Supplied data:
Start of Block

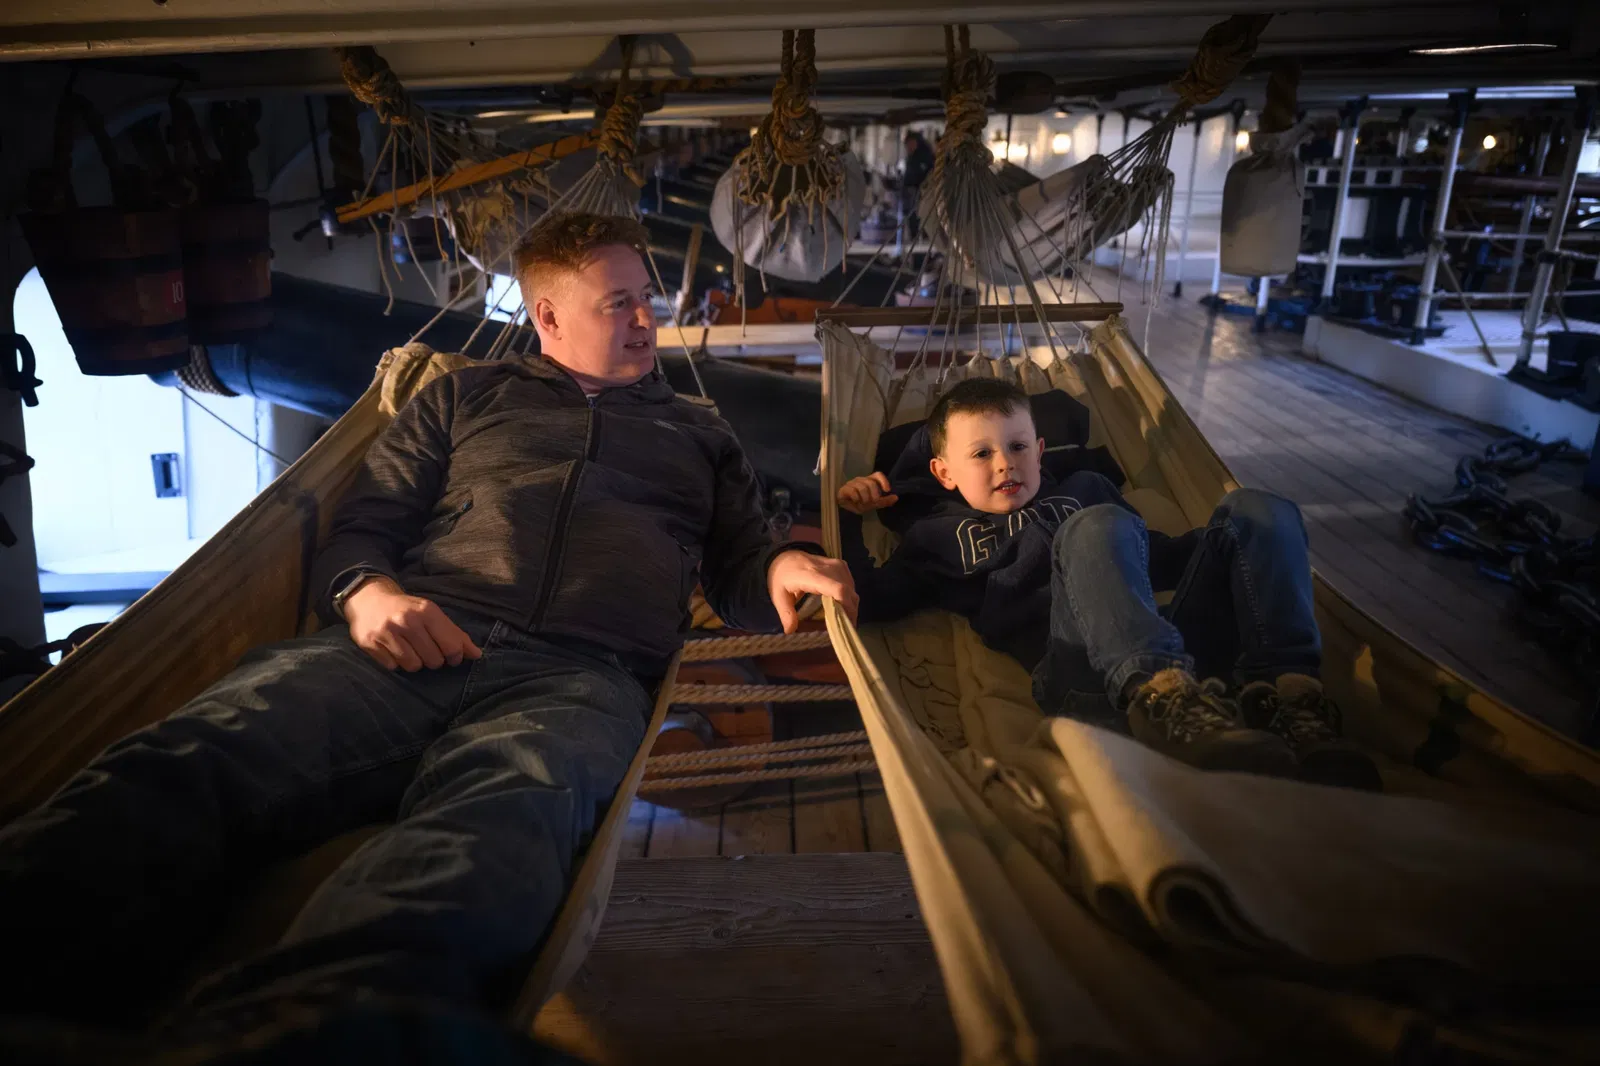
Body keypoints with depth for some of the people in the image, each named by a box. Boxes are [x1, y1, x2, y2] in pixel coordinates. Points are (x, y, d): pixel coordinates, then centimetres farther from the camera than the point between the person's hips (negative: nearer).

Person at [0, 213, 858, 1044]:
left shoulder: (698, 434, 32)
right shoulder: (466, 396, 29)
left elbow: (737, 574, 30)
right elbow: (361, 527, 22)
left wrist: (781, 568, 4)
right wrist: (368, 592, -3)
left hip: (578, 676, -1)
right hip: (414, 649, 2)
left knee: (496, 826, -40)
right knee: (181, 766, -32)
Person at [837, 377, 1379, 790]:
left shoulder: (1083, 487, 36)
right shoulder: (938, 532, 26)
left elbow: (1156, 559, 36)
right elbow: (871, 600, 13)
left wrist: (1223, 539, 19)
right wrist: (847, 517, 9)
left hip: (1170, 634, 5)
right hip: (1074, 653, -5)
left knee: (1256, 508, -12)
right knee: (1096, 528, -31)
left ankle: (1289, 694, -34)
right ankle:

End of Block

Brief: Scan the data, and report each line that uses the word "knee".

Result of this exercise:
left knee: (496, 826, -40)
right knee: (181, 766, -32)
left knee: (1256, 508, -12)
right knee: (1096, 528, -31)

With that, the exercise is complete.